I can’t wait to spend the rest of our lives together.
Someone wrote this recently alongside a picture of themselves with their fiance because they had just gotten engaged (very happy for them, seriously!). My first thought was, “What was stopping you before the expensive piece of jewelry?”
Seriously, am I wrong? Weren’t you (not just this person specifically but anyone who says that ever) planning on doing that anyways before he (or she!) started saving and you both decided it was a good idea to have the government involved in your relationship?

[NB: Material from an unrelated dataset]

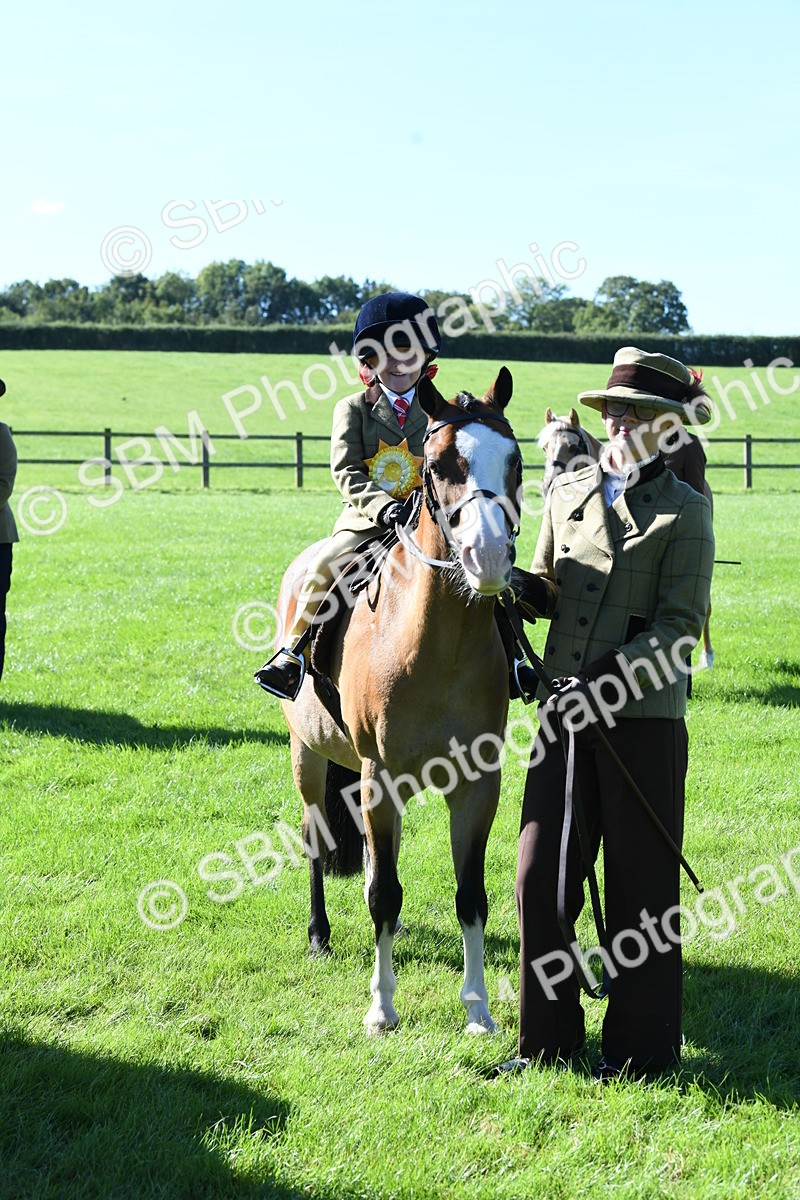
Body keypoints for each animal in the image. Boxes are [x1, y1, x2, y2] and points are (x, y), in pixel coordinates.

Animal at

A much older (like, 70 years old) and wiser (she should really write a book) cousin is incredibly against marriage (it’s not a good idea to invite the government in bed with your relationship, she says). She’s been married twice, so she has experience with it. She had a child with her second husband at a very late age (luckily, she’s always been in incredible health) in an attempt to make him happy, because he seemed to really want a child (though she did not, but she didn’t mind) and she thought it would help make him happy. She told me recently, “If someone is unhappy, having a child is not going to make them any less unhappy.”
Point taken.
The one perk of marriage she could think of was hospital visitation rights. That’s valid. Those are important. But the rest of it? Use lawyers to say what belongs to whom; have a joint bank account for bills, but keep your accounts separate. Get a Power of Attorney or something for your partner to have legal rights to sign things over for you.
I mean, to each their own, duh. If you want to get married, awesome! If not, that’s fine, too. But can you do it without saying you “can’t wait to spend the rest of your life” with said-partner? Because it’s redundant and makes zero sense.
Unless of course this is an arranged marriage. Then I totally get it.